La llegada de la Covid constituyó una prueba de fuego. Las aulas se silenciaron, faltaba en los pasillos la alegría contagiosa, la risa espontánea en medio de un silencio inusual; sin embargo, la jefa de la docencia en la Enfermería apreció cómo sus alumnos se crecieron y habla con satisfacción.

«Ellos ayudaron al prójimo, no hubo escusas ni pretextos, mucha voluntad a sabiendas del peligro que acechaba, tanto en el plano de los profesores como en los estudiantes, y fueron enfermeros asistenciales de tres hospitales de campaña creados en nuestra Universidad, pero hay que sumar la valía en las acciones de pesquisa realizadas en todos los municipios».

Todo lo vivido la lleva a corroborar que de cada situación adversa se experimenta algo nuevo a manera de enseñanza, y demostraron que a pesar de los vientos y mareas el colectivo de profesores, trabajadores y estudiantes escribió un capítulo memorable.

Próximo ya al domingo Día de las Madres y al Día Internacional de la Enfermería (12 de Mayo) Zadys Quintana tiene múltiples satisfacciones. Una de ellas la de resultar la progenitora de tantos alumnos que han pasado por sus aulas y que a lo mejor en determinado momento ha tenido que leer la cartilla para hacerlos mejores; la otra, la de tener el cariño de sus dos hijos que la hacen feliz.

«El mayor ya cursa el tercer año de Medicina, estuvo vinculado a la atención médica durante la pandemia en el Hospital Militar durante el cumplimiento del Servicio, y al término se incorporó a los hospitales de campaña e inauguró junto con otros estudiantes un centro de preparaciones diversas como alternativas ante la falta de recursos, al tiempo que ofrecieron vitalidad a los centros asistenciales para la desinfección.

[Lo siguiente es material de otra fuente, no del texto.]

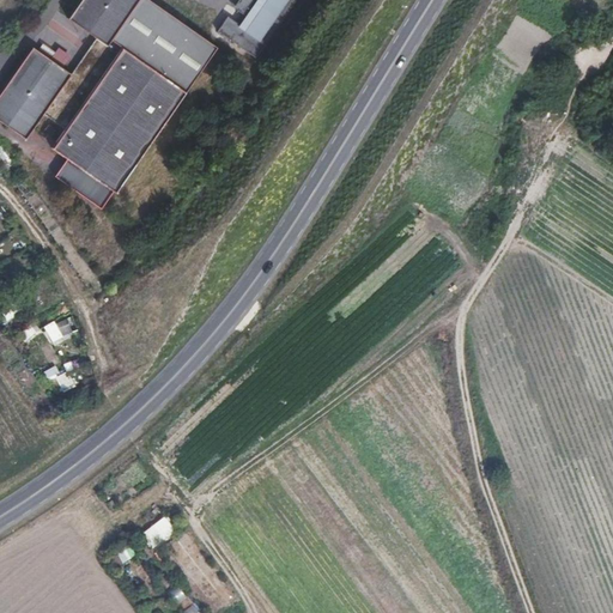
[(32,47),(0,93),(0,121),(26,140),(44,114),(65,129),(52,149),(68,159),(56,177),(102,210),(114,192),(116,193),(218,48),(147,0),(80,0),(68,19),(97,38),(72,74),(32,47)]
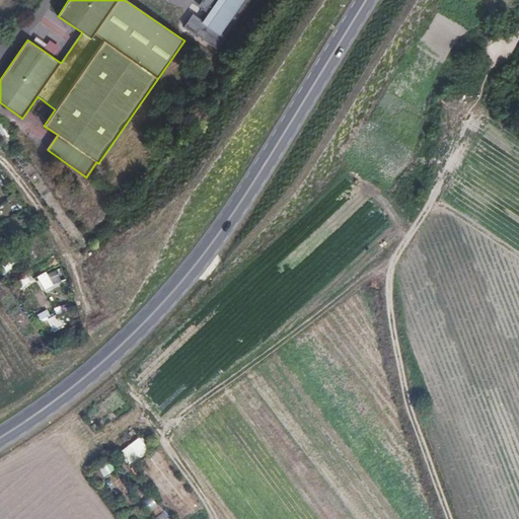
[(250,0),(202,0),(198,7),(208,14),(203,22),(193,14),(183,27),(216,50),(250,0)]
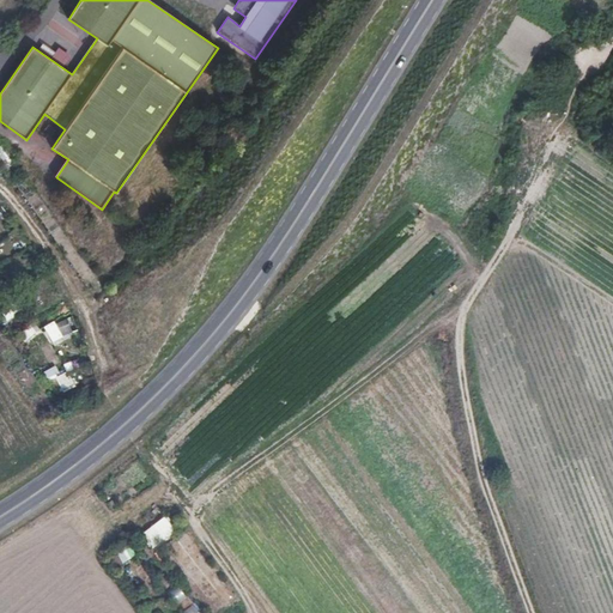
[(64,66),(70,56),(56,48),(50,58),(64,66)]
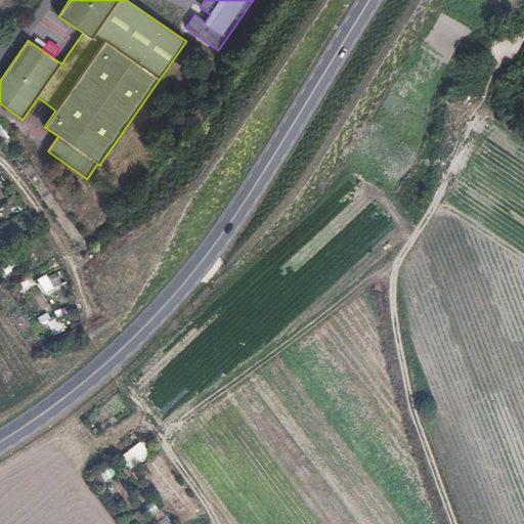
[(55,271),(37,280),(43,294),(61,286),(55,271)]
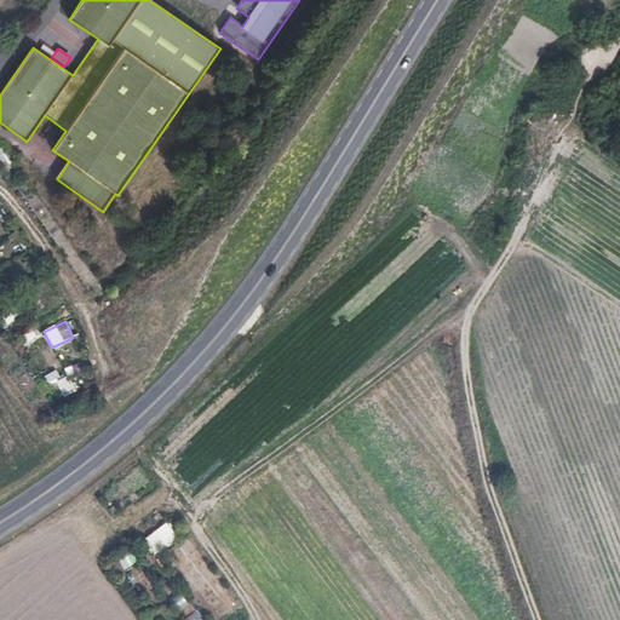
[(23,334),(27,342),(39,337),(35,329),(23,334)]
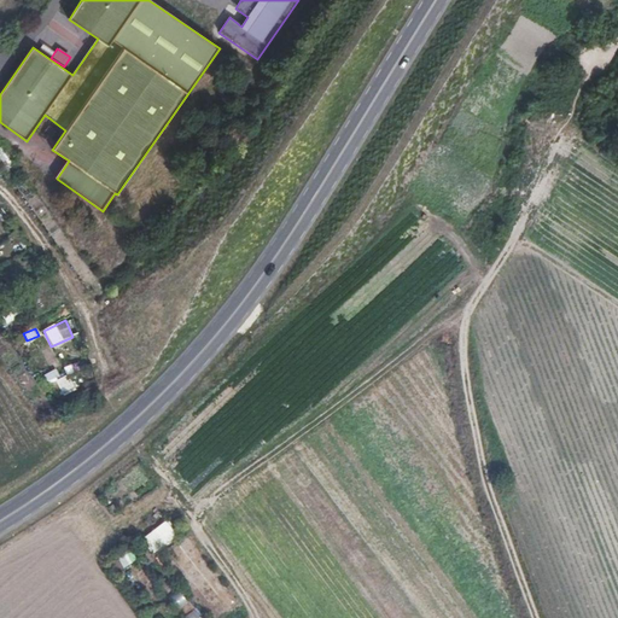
[(65,374),(59,378),(54,369),(44,375),(50,388),(56,384),(62,395),(73,389),(65,374)]
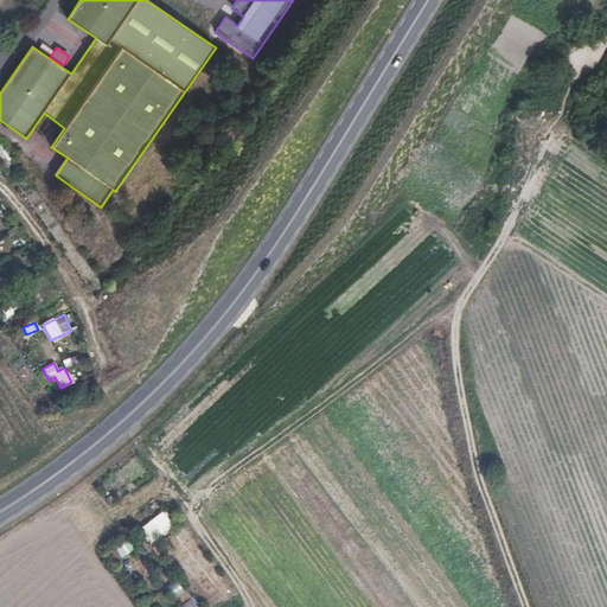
[(163,512),(138,530),(148,544),(173,526),(163,512)]
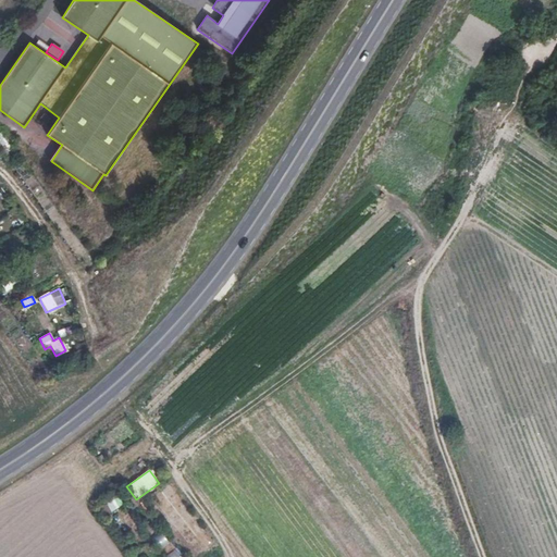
[(106,504),(110,512),(123,506),(118,496),(106,504)]
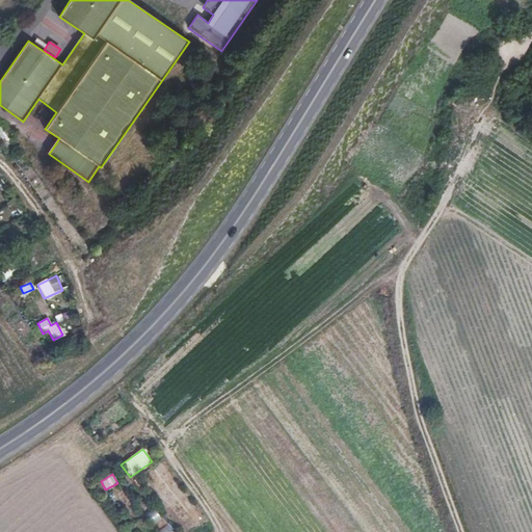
[(152,525),(160,517),(152,508),(143,515),(152,525)]
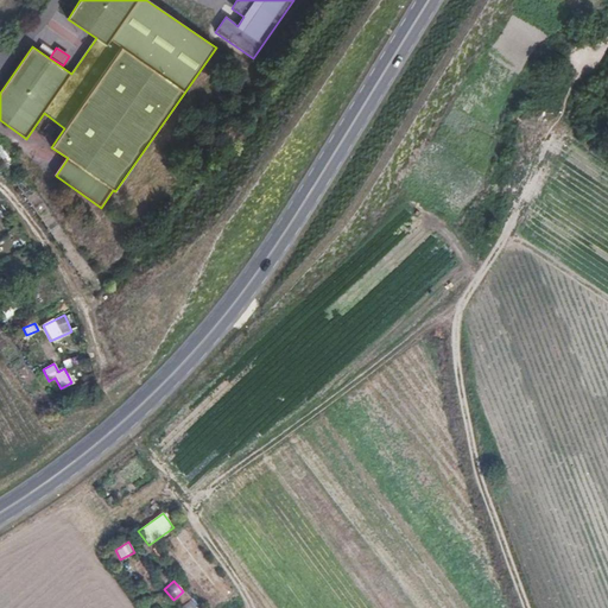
All buildings are outlined.
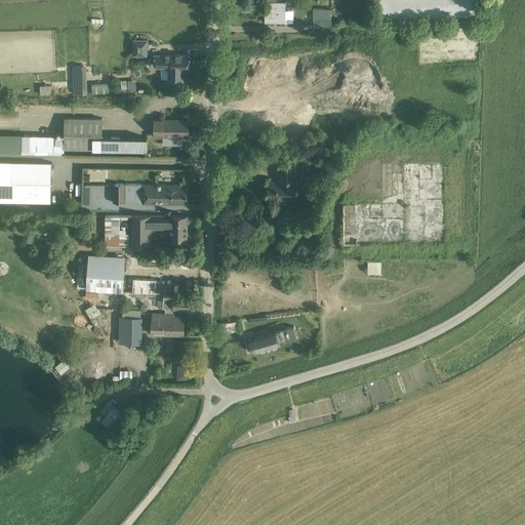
[(480,11),(479,0),(380,0),(381,15),(480,11)]
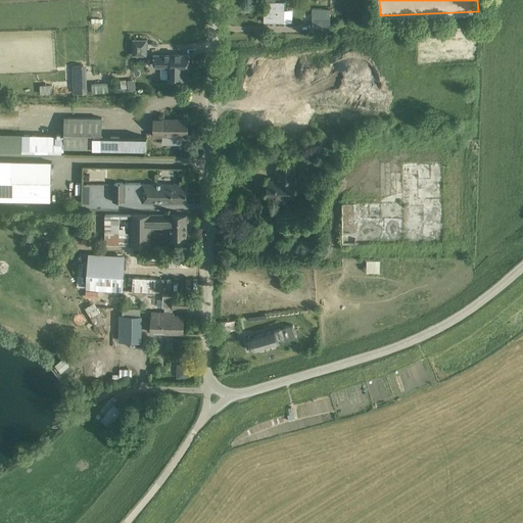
[(284,17),(284,6),(264,6),(264,17),(284,17)]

Hoy es alumno ayudante de Neurología, y mi otro niño cursa duodécimo grado y está inmerso en la selección de su horizonte futuro».

Así es esta mujer que no escapa tampoco de las complejas situaciones de la Cuba actual y de sus preocupaciones, pero tiene el aliciente de contribuir a la vida desde esa escuela que insiste en formar profesionales integrales envueltos entre el amor y la vocación.

PIE DE FOTOS

1.- «En la actualidad la carrera de Enfermería en la Universidad Médica villaclareña dispone de una matrícula de 1777 estudiantes a través de los diferentes modelos de formación, incluidos los territorios de Sagua la Grande, Remedios, Caibarién, Manicaragua y de Santa Clara», precisa Zadys Quintana Pérez, al frente del departamento de docencia de la carrera en la UCM.

2.- Junto a parte de su consejo directivo se ultiman detalles inherentes a la ubicación de los alumnos desde un departamento que garantiza la sostenibilidad a los servicios de Salud de la provincia, fundamentalmente a los hospitales provinciales.